» To-do item
Express every line of the entries below as a JSON list of strings, one string per line, with blank lines omitted.

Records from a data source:
☆ ☆ ☆

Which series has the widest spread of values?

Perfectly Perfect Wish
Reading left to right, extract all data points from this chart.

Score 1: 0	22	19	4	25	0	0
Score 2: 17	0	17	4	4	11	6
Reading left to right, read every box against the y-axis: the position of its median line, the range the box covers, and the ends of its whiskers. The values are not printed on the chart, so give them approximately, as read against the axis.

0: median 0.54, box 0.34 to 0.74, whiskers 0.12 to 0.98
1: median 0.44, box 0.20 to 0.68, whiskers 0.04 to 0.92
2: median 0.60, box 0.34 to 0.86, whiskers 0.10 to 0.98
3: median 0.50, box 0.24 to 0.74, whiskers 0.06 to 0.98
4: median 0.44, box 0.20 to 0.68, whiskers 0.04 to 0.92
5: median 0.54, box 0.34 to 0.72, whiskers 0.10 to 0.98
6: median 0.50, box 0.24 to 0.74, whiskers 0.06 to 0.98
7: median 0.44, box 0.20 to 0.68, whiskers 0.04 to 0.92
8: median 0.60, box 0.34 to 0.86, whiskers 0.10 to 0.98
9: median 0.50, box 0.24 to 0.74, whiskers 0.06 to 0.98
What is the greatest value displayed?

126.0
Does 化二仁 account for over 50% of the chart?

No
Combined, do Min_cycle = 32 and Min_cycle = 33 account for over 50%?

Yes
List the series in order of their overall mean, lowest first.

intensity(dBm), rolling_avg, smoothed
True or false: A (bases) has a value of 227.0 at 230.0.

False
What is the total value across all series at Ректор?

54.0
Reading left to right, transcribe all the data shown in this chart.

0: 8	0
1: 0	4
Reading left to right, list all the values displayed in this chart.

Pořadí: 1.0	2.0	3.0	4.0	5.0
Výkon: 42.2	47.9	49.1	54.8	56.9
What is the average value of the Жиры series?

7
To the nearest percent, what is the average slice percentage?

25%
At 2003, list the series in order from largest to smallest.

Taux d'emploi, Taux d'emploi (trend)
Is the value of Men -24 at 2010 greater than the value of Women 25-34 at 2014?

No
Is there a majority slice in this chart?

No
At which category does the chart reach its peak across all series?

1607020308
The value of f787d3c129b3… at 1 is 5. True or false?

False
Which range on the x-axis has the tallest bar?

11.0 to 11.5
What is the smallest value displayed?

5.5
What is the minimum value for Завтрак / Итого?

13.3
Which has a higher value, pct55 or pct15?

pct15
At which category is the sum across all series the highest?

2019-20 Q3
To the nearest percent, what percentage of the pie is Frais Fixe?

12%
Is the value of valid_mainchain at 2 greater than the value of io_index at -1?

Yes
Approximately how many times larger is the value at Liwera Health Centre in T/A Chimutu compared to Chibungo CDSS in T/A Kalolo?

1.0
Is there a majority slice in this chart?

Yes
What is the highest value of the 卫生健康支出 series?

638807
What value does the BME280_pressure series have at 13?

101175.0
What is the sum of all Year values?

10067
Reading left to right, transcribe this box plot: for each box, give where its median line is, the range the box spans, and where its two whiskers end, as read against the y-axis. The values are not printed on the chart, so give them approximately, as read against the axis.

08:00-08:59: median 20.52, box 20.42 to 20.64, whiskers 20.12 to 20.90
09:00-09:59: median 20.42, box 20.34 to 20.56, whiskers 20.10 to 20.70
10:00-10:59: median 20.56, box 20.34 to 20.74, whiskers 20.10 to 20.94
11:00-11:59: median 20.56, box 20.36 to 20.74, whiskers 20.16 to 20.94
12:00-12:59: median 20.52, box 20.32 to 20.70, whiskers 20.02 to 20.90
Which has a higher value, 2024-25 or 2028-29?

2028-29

☆ ☆ ☆

» Response
[
  "Which series has the widest spread of values?",
  "Perfectly Perfect Wish",
  "Reading left to right, extract all data points from this chart.",
  "Score 1: 0\t22\t19\t4\t25\t0\t0",
  "Score 2: 17\t0\t17\t4\t4\t11\t6",
  "Reading left to right, read every box against the y-axis: the position of its median line, the range the box covers, and the ends of its whiskers. The values are not printed on the chart, so give them approximately, as read against the axis.",
  "0: median 0.54, box 0.34 to 0.74, whiskers 0.12 to 0.98",
  "1: median 0.44, box 0.20 to 0.68, whiskers 0.04 to 0.92",
  "2: median 0.60, box 0.34 to 0.86, whiskers 0.10 to 0.98",
  "3: median 0.50, box 0.24 to 0.74, whiskers 0.06 to 0.98",
  "4: median 0.44, box 0.20 to 0.68, whiskers 0.04 to 0.92",
  "5: median 0.54, box 0.34 to 0.72, whiskers 0.10 to 0.98",
  "6: median 0.50, box 0.24 to 0.74, whiskers 0.06 to 0.98",
  "7: median 0.44, box 0.20 to 0.68, whiskers 0.04 to 0.92",
  "8: median 0.60, box 0.34 to 0.86, whiskers 0.10 to 0.98",
  "9: median 0.50, box 0.24 to 0.74, whiskers 0.06 to 0.98",
  "What is the greatest value displayed?",
  "126.0",
  "Does 化二仁 account for over 50% of the chart?",
  "No",
  "Combined, do Min_cycle = 32 and Min_cycle = 33 account for over 50%?",
  "Yes",
  "List the series in order of their overall mean, lowest first.",
  "intensity(dBm), rolling_avg, smoothed",
  "True or false: A (bases) has a value of 227.0 at 230.0.",
  "False",
  "What is the total value across all series at Ректор?",
  "54.0",
  "Reading left to right, transcribe all the data shown in this chart.",
  "0: 8\t0",
  "1: 0\t4",
  "Reading left to right, list all the values displayed in this chart.",
  "Pořadí: 1.0\t2.0\t3.0\t4.0\t5.0",
  "Výkon: 42.2\t47.9\t49.1\t54.8\t56.9",
  "What is the average value of the Жиры series?",
  "7",
  "To the nearest percent, what is the average slice percentage?",
  "25%",
  "At 2003, list the series in order from largest to smallest.",
  "Taux d'emploi, Taux d'emploi (trend)",
  "Is the value of Men -24 at 2010 greater than the value of Women 25-34 at 2014?",
  "No",
  "Is there a majority slice in this chart?",
  "No",
  "At which category does the chart reach its peak across all series?",
  "1607020308",
  "The value of f787d3c129b3… at 1 is 5. True or false?",
  "False",
  "Which range on the x-axis has the tallest bar?",
  "11.0 to 11.5",
  "What is the smallest value displayed?",
  "5.5",
  "What is the minimum value for Завтрак / Итого?",
  "13.3",
  "Which has a higher value, pct55 or pct15?",
  "pct15",
  "At which category is the sum across all series the highest?",
  "2019-20 Q3",
  "To the nearest percent, what percentage of the pie is Frais Fixe?",
  "12%",
  "Is the value of valid_mainchain at 2 greater than the value of io_index at -1?",
  "Yes",
  "Approximately how many times larger is the value at Liwera Health Centre in T/A Chimutu compared to Chibungo CDSS in T/A Kalolo?",
  "1.0",
  "Is there a majority slice in this chart?",
  "Yes",
  "What is the highest value of the 卫生健康支出 series?",
  "638807",
  "What value does the BME280_pressure series have at 13?",
  "101175.0",
  "What is the sum of all Year values?",
  "10067",
  "Reading left to right, transcribe this box plot: for each box, give where its median line is, the range the box spans, and where its two whiskers end, as read against the y-axis. The values are not printed on the chart, so give them approximately, as read against the axis.",
  "08:00-08:59: median 20.52, box 20.42 to 20.64, whiskers 20.12 to 20.90",
  "09:00-09:59: median 20.42, box 20.34 to 20.56, whiskers 20.10 to 20.70",
  "10:00-10:59: median 20.56, box 20.34 to 20.74, whiskers 20.10 to 20.94",
  "11:00-11:59: median 20.56, box 20.36 to 20.74, whiskers 20.16 to 20.94",
  "12:00-12:59: median 20.52, box 20.32 to 20.70, whiskers 20.02 to 20.90",
  "Which has a higher value, 2024-25 or 2028-29?",
  "2028-29"
]